» **Problem description**:
Each record should be written out exactly as it stands.

(Records drawn from a dataset)

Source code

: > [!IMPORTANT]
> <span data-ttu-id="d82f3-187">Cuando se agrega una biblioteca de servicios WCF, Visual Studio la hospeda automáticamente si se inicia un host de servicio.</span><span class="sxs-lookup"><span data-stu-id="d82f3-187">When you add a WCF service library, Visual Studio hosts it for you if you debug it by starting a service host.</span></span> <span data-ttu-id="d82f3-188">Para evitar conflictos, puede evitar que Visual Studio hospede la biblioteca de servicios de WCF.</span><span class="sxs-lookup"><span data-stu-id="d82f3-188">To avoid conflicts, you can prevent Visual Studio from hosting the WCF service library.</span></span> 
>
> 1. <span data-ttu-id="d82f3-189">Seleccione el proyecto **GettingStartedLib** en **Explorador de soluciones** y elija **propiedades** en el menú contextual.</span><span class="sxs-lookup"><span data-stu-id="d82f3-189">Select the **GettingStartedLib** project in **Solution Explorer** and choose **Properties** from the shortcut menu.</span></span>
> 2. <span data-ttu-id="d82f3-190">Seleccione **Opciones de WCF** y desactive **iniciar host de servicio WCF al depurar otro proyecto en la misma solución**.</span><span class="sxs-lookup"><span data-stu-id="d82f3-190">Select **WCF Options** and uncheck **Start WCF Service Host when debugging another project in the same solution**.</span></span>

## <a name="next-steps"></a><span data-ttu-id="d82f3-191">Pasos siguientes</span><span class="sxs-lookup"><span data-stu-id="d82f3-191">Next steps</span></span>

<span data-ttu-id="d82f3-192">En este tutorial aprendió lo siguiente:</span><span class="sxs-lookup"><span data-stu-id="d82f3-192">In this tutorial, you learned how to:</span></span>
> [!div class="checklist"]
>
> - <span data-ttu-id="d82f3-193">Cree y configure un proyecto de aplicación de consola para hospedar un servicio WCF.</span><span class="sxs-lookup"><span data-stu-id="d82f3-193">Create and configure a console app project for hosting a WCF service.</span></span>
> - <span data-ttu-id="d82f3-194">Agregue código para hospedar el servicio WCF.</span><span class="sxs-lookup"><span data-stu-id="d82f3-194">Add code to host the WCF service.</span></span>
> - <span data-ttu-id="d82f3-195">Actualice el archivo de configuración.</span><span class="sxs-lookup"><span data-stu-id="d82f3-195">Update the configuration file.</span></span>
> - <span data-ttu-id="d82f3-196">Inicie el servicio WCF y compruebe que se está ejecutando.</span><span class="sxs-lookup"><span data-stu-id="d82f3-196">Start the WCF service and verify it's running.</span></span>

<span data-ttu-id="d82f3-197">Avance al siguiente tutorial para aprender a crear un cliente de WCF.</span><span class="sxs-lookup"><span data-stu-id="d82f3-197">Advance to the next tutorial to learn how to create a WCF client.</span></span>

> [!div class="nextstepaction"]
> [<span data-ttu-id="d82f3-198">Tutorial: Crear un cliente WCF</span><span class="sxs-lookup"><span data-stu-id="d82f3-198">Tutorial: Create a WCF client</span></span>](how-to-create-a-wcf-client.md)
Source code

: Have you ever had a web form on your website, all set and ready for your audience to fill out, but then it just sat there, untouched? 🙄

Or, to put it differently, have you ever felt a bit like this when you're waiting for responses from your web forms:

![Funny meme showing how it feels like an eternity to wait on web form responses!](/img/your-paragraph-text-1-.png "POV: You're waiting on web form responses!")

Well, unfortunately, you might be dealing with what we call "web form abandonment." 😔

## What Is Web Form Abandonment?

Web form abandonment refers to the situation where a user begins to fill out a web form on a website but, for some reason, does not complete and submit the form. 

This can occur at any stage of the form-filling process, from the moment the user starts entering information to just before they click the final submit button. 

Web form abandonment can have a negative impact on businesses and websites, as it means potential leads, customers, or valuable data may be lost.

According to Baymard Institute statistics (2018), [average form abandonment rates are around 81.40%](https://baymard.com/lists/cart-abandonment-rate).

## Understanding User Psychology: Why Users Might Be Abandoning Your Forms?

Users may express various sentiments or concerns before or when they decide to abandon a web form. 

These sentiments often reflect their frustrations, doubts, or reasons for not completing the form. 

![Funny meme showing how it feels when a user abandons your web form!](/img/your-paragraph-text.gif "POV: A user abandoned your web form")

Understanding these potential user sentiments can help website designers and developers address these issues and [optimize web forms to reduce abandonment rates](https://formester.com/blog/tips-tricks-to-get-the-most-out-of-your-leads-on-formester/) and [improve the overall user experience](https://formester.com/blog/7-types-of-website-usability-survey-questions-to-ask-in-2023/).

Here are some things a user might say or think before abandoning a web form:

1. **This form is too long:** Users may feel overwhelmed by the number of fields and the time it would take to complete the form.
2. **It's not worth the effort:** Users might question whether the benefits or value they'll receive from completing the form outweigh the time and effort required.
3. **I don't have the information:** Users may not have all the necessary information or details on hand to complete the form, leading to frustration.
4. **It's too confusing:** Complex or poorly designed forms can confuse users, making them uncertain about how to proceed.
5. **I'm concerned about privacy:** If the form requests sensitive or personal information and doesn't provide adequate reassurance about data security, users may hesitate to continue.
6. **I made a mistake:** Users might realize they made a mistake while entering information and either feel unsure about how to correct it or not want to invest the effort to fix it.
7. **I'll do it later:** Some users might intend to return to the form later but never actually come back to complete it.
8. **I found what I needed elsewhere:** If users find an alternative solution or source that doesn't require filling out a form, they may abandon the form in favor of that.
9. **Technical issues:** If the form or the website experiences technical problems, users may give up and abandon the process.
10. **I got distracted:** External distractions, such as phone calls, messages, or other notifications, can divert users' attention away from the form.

» **Written response**:
Source code

: > [!IMPORTANT]
> <span data-ttu-id="d82f3-187">Cuando se agrega una biblioteca de servicios WCF, Visual Studio la hospeda automáticamente si se inicia un host de servicio.</span><span class="sxs-lookup"><span data-stu-id="d82f3-187">When you add a WCF service library, Visual Studio hosts it for you if you debug it by starting a service host.</span></span> <span data-ttu-id="d82f3-188">Para evitar conflictos, puede evitar que Visual Studio hospede la biblioteca de servicios de WCF.</span><span class="sxs-lookup"><span data-stu-id="d82f3-188">To avoid conflicts, you can prevent Visual Studio from hosting the WCF service library.</span></span> 
>
> 1. <span data-ttu-id="d82f3-189">Seleccione el proyecto **GettingStartedLib** en **Explorador de soluciones** y elija **propiedades** en el menú contextual.</span><span class="sxs-lookup"><span data-stu-id="d82f3-189">Select the **GettingStartedLib** project in **Solution Explorer** and choose **Properties** from the shortcut menu.</span></span>
> 2. <span data-ttu-id="d82f3-190">Seleccione **Opciones de WCF** y desactive **iniciar host de servicio WCF al depurar otro proyecto en la misma solución**.</span><span class="sxs-lookup"><span data-stu-id="d82f3-190">Select **WCF Options** and uncheck **Start WCF Service Host when debugging another project in the same solution**.</span></span>

## <a name="next-steps"></a><span data-ttu-id="d82f3-191">Pasos siguientes</span><span class="sxs-lookup"><span data-stu-id="d82f3-191">Next steps</span></span>

<span data-ttu-id="d82f3-192">En este tutorial aprendió lo siguiente:</span><span class="sxs-lookup"><span data-stu-id="d82f3-192">In this tutorial, you learned how to:</span></span>
> [!div class="checklist"]
>
> - <span data-ttu-id="d82f3-193">Cree y configure un proyecto de aplicación de consola para hospedar un servicio WCF.</span><span class="sxs-lookup"><span data-stu-id="d82f3-193">Create and configure a console app project for hosting a WCF service.</span></span>
> - <span data-ttu-id="d82f3-194">Agregue código para hospedar el servicio WCF.</span><span class="sxs-lookup"><span data-stu-id="d82f3-194">Add code to host the WCF service.</span></span>
> - <span data-ttu-id="d82f3-195">Actualice el archivo de configuración.</span><span class="sxs-lookup"><span data-stu-id="d82f3-195">Update the configuration file.</span></span>
> - <span data-ttu-id="d82f3-196">Inicie el servicio WCF y compruebe que se está ejecutando.</span><span class="sxs-lookup"><span data-stu-id="d82f3-196">Start the WCF service and verify it's running.</span></span>

<span data-ttu-id="d82f3-197">Avance al siguiente tutorial para aprender a crear un cliente de WCF.</span><span class="sxs-lookup"><span data-stu-id="d82f3-197">Advance to the next tutorial to learn how to create a WCF client.</span></span>

> [!div class="nextstepaction"]
> [<span data-ttu-id="d82f3-198">Tutorial: Crear un cliente WCF</span><span class="sxs-lookup"><span data-stu-id="d82f3-198">Tutorial: Create a WCF client</span></span>](how-to-create-a-wcf-client.md)
Source code

: Have you ever had a web form on your website, all set and ready for your audience to fill out, but then it just sat there, untouched? 🙄

Or, to put it differently, have you ever felt a bit like this when you're waiting for responses from your web forms:

![Funny meme showing how it feels like an eternity to wait on web form responses!](/img/your-paragraph-text-1-.png "POV: You're waiting on web form responses!")

Well, unfortunately, you might be dealing with what we call "web form abandonment." 😔

## What Is Web Form Abandonment?

Web form abandonment refers to the situation where a user begins to fill out a web form on a website but, for some reason, does not complete and submit the form. 

This can occur at any stage of the form-filling process, from the moment the user starts entering information to just before they click the final submit button. 

Web form abandonment can have a negative impact on businesses and websites, as it means potential leads, customers, or valuable data may be lost.

According to Baymard Institute statistics (2018), [average form abandonment rates are around 81.40%](https://baymard.com/lists/cart-abandonment-rate).

## Understanding User Psychology: Why Users Might Be Abandoning Your Forms?

Users may express various sentiments or concerns before or when they decide to abandon a web form. 

These sentiments often reflect their frustrations, doubts, or reasons for not completing the form. 

![Funny meme showing how it feels when a user abandons your web form!](/img/your-paragraph-text.gif "POV: A user abandoned your web form")

Understanding these potential user sentiments can help website designers and developers address these issues and [optimize web forms to reduce abandonment rates](https://formester.com/blog/tips-tricks-to-get-the-most-out-of-your-leads-on-formester/) and [improve the overall user experience](https://formester.com/blog/7-types-of-website-usability-survey-questions-to-ask-in-2023/).

Here are some things a user might say or think before abandoning a web form:

1. **This form is too long:** Users may feel overwhelmed by the number of fields and the time it would take to complete the form.
2. **It's not worth the effort:** Users might question whether the benefits or value they'll receive from completing the form outweigh the time and effort required.
3. **I don't have the information:** Users may not have all the necessary information or details on hand to complete the form, leading to frustration.
4. **It's too confusing:** Complex or poorly designed forms can confuse users, making them uncertain about how to proceed.
5. **I'm concerned about privacy:** If the form requests sensitive or personal information and doesn't provide adequate reassurance about data security, users may hesitate to continue.
6. **I made a mistake:** Users might realize they made a mistake while entering information and either feel unsure about how to correct it or not want to invest the effort to fix it.
7. **I'll do it later:** Some users might intend to return to the form later but never actually come back to complete it.
8. **I found what I needed elsewhere:** If users find an alternative solution or source that doesn't require filling out a form, they may abandon the form in favor of that.
9. **Technical issues:** If the form or the website experiences technical problems, users may give up and abandon the process.
10. **I got distracted:** External distractions, such as phone calls, messages, or other notifications, can divert users' attention away from the form.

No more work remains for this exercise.